> _SOURCE DATA_:
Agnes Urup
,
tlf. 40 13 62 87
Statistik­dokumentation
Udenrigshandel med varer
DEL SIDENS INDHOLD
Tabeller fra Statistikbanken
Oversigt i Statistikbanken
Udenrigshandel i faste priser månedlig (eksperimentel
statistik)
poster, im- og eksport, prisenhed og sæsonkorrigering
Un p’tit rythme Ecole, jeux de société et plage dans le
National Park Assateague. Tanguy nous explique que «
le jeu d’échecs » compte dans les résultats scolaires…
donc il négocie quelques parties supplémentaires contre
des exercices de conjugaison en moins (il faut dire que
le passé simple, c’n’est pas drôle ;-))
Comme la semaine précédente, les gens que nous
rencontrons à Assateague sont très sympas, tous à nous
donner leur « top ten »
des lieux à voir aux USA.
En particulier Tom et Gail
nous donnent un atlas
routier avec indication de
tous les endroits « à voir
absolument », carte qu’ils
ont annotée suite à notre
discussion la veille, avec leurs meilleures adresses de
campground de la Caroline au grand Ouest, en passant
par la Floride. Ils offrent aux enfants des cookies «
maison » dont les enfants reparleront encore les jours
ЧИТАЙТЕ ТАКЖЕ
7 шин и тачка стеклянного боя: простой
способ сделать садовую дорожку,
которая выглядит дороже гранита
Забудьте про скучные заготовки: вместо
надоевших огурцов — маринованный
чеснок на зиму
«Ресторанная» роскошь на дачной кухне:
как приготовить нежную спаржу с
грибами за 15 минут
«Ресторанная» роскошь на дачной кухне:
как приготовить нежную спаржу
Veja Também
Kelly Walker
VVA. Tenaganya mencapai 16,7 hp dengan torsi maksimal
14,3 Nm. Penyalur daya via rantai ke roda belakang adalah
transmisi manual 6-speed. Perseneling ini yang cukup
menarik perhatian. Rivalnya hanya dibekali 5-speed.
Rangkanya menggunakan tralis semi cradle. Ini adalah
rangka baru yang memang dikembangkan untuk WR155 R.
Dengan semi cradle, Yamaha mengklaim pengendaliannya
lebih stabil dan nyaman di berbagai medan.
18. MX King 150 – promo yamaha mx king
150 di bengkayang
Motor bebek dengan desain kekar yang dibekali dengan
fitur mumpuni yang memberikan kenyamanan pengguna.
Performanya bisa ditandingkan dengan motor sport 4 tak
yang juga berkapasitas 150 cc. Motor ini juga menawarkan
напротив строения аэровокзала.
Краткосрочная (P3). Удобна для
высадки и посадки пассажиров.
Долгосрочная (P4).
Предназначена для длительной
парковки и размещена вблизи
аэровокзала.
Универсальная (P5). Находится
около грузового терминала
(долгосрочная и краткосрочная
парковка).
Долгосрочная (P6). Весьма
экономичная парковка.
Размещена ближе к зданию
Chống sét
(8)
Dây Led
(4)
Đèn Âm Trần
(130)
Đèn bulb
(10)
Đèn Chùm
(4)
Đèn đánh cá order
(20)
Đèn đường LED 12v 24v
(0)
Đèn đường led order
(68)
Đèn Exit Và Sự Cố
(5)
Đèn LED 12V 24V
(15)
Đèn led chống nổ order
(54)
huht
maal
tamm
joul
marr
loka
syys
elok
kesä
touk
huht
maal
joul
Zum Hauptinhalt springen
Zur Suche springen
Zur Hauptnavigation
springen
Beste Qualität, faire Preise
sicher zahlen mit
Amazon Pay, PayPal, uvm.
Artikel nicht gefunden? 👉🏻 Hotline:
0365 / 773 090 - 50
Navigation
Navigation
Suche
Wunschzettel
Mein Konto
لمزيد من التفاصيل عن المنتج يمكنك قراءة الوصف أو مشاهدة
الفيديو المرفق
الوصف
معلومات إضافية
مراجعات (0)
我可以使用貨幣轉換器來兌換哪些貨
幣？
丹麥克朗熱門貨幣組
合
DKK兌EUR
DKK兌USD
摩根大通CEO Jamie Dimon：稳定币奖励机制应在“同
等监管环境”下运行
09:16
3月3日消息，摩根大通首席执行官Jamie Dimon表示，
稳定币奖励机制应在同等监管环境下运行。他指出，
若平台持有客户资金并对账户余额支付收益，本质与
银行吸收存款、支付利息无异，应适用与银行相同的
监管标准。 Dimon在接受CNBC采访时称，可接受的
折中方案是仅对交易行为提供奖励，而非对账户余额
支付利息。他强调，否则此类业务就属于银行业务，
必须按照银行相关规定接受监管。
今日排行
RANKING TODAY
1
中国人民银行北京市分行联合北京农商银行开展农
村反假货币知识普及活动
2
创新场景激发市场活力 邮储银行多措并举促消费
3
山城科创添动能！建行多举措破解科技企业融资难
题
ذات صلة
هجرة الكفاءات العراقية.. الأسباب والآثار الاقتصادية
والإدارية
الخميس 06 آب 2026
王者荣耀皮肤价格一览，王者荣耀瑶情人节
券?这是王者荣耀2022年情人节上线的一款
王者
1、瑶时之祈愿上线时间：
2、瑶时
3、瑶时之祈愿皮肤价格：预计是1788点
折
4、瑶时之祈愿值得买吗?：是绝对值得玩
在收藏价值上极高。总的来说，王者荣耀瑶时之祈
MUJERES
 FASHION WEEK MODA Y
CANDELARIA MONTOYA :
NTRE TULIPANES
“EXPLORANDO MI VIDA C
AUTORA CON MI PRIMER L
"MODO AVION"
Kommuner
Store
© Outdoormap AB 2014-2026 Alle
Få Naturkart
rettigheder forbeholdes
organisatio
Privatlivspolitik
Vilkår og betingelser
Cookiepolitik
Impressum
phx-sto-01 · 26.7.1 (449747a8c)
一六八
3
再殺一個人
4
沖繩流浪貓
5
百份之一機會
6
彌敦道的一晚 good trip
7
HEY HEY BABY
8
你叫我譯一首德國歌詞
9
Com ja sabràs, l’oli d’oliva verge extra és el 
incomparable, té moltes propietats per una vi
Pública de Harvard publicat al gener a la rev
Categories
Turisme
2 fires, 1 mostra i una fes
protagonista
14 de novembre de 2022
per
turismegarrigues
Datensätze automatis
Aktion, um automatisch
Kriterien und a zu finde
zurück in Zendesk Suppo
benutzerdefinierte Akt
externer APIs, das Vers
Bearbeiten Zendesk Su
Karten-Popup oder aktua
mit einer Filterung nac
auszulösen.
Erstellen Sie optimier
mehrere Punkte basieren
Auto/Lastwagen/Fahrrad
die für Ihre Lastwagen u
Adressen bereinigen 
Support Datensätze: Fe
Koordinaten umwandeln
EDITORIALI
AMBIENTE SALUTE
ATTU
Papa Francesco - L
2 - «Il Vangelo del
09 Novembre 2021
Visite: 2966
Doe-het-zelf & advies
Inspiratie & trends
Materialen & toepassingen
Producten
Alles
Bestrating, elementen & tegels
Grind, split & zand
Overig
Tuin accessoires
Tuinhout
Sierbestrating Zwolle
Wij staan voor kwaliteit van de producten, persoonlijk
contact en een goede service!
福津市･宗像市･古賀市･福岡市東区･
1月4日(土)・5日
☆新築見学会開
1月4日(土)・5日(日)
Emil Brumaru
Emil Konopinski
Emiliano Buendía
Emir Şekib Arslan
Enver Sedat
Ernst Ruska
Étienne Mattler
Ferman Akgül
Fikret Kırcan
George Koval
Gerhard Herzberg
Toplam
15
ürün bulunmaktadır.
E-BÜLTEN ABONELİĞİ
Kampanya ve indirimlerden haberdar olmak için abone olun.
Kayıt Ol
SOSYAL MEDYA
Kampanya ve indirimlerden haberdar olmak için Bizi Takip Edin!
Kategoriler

> _TASK ITEM_:
Copy out all of the material, word for word.

> _WORKED SOLUTION_:
Agnes Urup
,
tlf. 40 13 62 87
Statistik­dokumentation
Udenrigshandel med varer
DEL SIDENS INDHOLD
Tabeller fra Statistikbanken
Oversigt i Statistikbanken
Udenrigshandel i faste priser månedlig (eksperimentel
statistik)
poster, im- og eksport, prisenhed og sæsonkorrigering
Un p’tit rythme Ecole, jeux de société et plage dans le
National Park Assateague. Tanguy nous explique que «
le jeu d’échecs » compte dans les résultats scolaires…
donc il négocie quelques parties supplémentaires contre
des exercices de conjugaison en moins (il faut dire que
le passé simple, c’n’est pas drôle ;-))
Comme la semaine précédente, les gens que nous
rencontrons à Assateague sont très sympas, tous à nous
donner leur « top ten »
des lieux à voir aux USA.
En particulier Tom et Gail
nous donnent un atlas
routier avec indication de
tous les endroits « à voir
absolument », carte qu’ils
ont annotée suite à notre
discussion la veille, avec leurs meilleures adresses de
campground de la Caroline au grand Ouest, en passant
par la Floride. Ils offrent aux enfants des cookies «
maison » dont les enfants reparleront encore les jours
ЧИТАЙТЕ ТАКЖЕ
7 шин и тачка стеклянного боя: простой
способ сделать садовую дорожку,
которая выглядит дороже гранита
Забудьте про скучные заготовки: вместо
надоевших огурцов — маринованный
чеснок на зиму
«Ресторанная» роскошь на дачной кухне:
как приготовить нежную спаржу с
грибами за 15 минут
«Ресторанная» роскошь на дачной кухне:
как приготовить нежную спаржу
Veja Também
Kelly Walker
VVA. Tenaganya mencapai 16,7 hp dengan torsi maksimal
14,3 Nm. Penyalur daya via rantai ke roda belakang adalah
transmisi manual 6-speed. Perseneling ini yang cukup
menarik perhatian. Rivalnya hanya dibekali 5-speed.
Rangkanya menggunakan tralis semi cradle. Ini adalah
rangka baru yang memang dikembangkan untuk WR155 R.
Dengan semi cradle, Yamaha mengklaim pengendaliannya
lebih stabil dan nyaman di berbagai medan.
18. MX King 150 – promo yamaha mx king
150 di bengkayang
Motor bebek dengan desain kekar yang dibekali dengan
fitur mumpuni yang memberikan kenyamanan pengguna.
Performanya bisa ditandingkan dengan motor sport 4 tak
yang juga berkapasitas 150 cc. Motor ini juga menawarkan
напротив строения аэровокзала.
Краткосрочная (P3). Удобна для
высадки и посадки пассажиров.
Долгосрочная (P4).
Предназначена для длительной
парковки и размещена вблизи
аэровокзала.
Универсальная (P5). Находится
около грузового терминала
(долгосрочная и краткосрочная
парковка).
Долгосрочная (P6). Весьма
экономичная парковка.
Размещена ближе к зданию
Chống sét
(8)
Dây Led
(4)
Đèn Âm Trần
(130)
Đèn bulb
(10)
Đèn Chùm
(4)
Đèn đánh cá order
(20)
Đèn đường LED 12v 24v
(0)
Đèn đường led order
(68)
Đèn Exit Và Sự Cố
(5)
Đèn LED 12V 24V
(15)
Đèn led chống nổ order
(54)
huht
maal
tamm
joul
marr
loka
syys
elok
kesä
touk
huht
maal
joul
Zum Hauptinhalt springen
Zur Suche springen
Zur Hauptnavigation
springen
Beste Qualität, faire Preise
sicher zahlen mit
Amazon Pay, PayPal, uvm.
Artikel nicht gefunden? 👉🏻 Hotline:
0365 / 773 090 - 50
Navigation
Navigation
Suche
Wunschzettel
Mein Konto
لمزيد من التفاصيل عن المنتج يمكنك قراءة الوصف أو مشاهدة
الفيديو المرفق
الوصف
معلومات إضافية
مراجعات (0)
我可以使用貨幣轉換器來兌換哪些貨
幣？
丹麥克朗熱門貨幣組
合
DKK兌EUR
DKK兌USD
摩根大通CEO Jamie Dimon：稳定币奖励机制应在“同
等监管环境”下运行
09:16
3月3日消息，摩根大通首席执行官Jamie Dimon表示，
稳定币奖励机制应在同等监管环境下运行。他指出，
若平台持有客户资金并对账户余额支付收益，本质与
银行吸收存款、支付利息无异，应适用与银行相同的
监管标准。 Dimon在接受CNBC采访时称，可接受的
折中方案是仅对交易行为提供奖励，而非对账户余额
支付利息。他强调，否则此类业务就属于银行业务，
必须按照银行相关规定接受监管。
今日排行
RANKING TODAY
1
中国人民银行北京市分行联合北京农商银行开展农
村反假货币知识普及活动
2
创新场景激发市场活力 邮储银行多措并举促消费
3
山城科创添动能！建行多举措破解科技企业融资难
题
ذات صلة
هجرة الكفاءات العراقية.. الأسباب والآثار الاقتصادية
والإدارية
الخميس 06 آب 2026
王者荣耀皮肤价格一览，王者荣耀瑶情人节
券?这是王者荣耀2022年情人节上线的一款
王者
1、瑶时之祈愿上线时间：
2、瑶时
3、瑶时之祈愿皮肤价格：预计是1788点
折
4、瑶时之祈愿值得买吗?：是绝对值得玩
在收藏价值上极高。总的来说，王者荣耀瑶时之祈
MUJERES
 FASHION WEEK MODA Y
CANDELARIA MONTOYA :
NTRE TULIPANES
“EXPLORANDO MI VIDA C
AUTORA CON MI PRIMER L
"MODO AVION"
Kommuner
Store
© Outdoormap AB 2014-2026 Alle
Få Naturkart
rettigheder forbeholdes
organisatio
Privatlivspolitik
Vilkår og betingelser
Cookiepolitik
Impressum
phx-sto-01 · 26.7.1 (449747a8c)
一六八
3
再殺一個人
4
沖繩流浪貓
5
百份之一機會
6
彌敦道的一晚 good trip
7
HEY HEY BABY
8
你叫我譯一首德國歌詞
9
Com ja sabràs, l’oli d’oliva verge extra és el 
incomparable, té moltes propietats per una vi
Pública de Harvard publicat al gener a la rev
Categories
Turisme
2 fires, 1 mostra i una fes
protagonista
14 de novembre de 2022
per
turismegarrigues
Datensätze automatis
Aktion, um automatisch
Kriterien und a zu finde
zurück in Zendesk Suppo
benutzerdefinierte Akt
externer APIs, das Vers
Bearbeiten Zendesk Su
Karten-Popup oder aktua
mit einer Filterung nac
auszulösen.
Erstellen Sie optimier
mehrere Punkte basieren
Auto/Lastwagen/Fahrrad
die für Ihre Lastwagen u
Adressen bereinigen 
Support Datensätze: Fe
Koordinaten umwandeln
EDITORIALI
AMBIENTE SALUTE
ATTU
Papa Francesco - L
2 - «Il Vangelo del
09 Novembre 2021
Visite: 2966
Doe-het-zelf & advies
Inspiratie & trends
Materialen & toepassingen
Producten
Alles
Bestrating, elementen & tegels
Grind, split & zand
Overig
Tuin accessoires
Tuinhout
Sierbestrating Zwolle
Wij staan voor kwaliteit van de producten, persoonlijk
contact en een goede service!
福津市･宗像市･古賀市･福岡市東区･
1月4日(土)・5日
☆新築見学会開
1月4日(土)・5日(日)
Emil Brumaru
Emil Konopinski
Emiliano Buendía
Emir Şekib Arslan
Enver Sedat
Ernst Ruska
Étienne Mattler
Ferman Akgül
Fikret Kırcan
George Koval
Gerhard Herzberg
Toplam
15
ürün bulunmaktadır.
E-BÜLTEN ABONELİĞİ
Kampanya ve indirimlerden haberdar olmak için abone olun.
Kayıt Ol
SOSYAL MEDYA
Kampanya ve indirimlerden haberdar olmak için Bizi Takip Edin!
Kategoriler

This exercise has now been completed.